• Extracted entries:
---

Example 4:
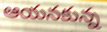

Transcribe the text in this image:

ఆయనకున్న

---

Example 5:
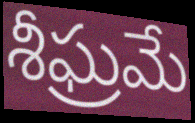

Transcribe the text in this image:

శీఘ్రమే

• The problem:
Before writing out the material above, please remove its pictures; everything else stays exact.

• Exercise output:
---

Example 4:

Transcribe the text in this image:

ఆయనకున్న

---

Example 5:

Transcribe the text in this image:

శీఘ్రమే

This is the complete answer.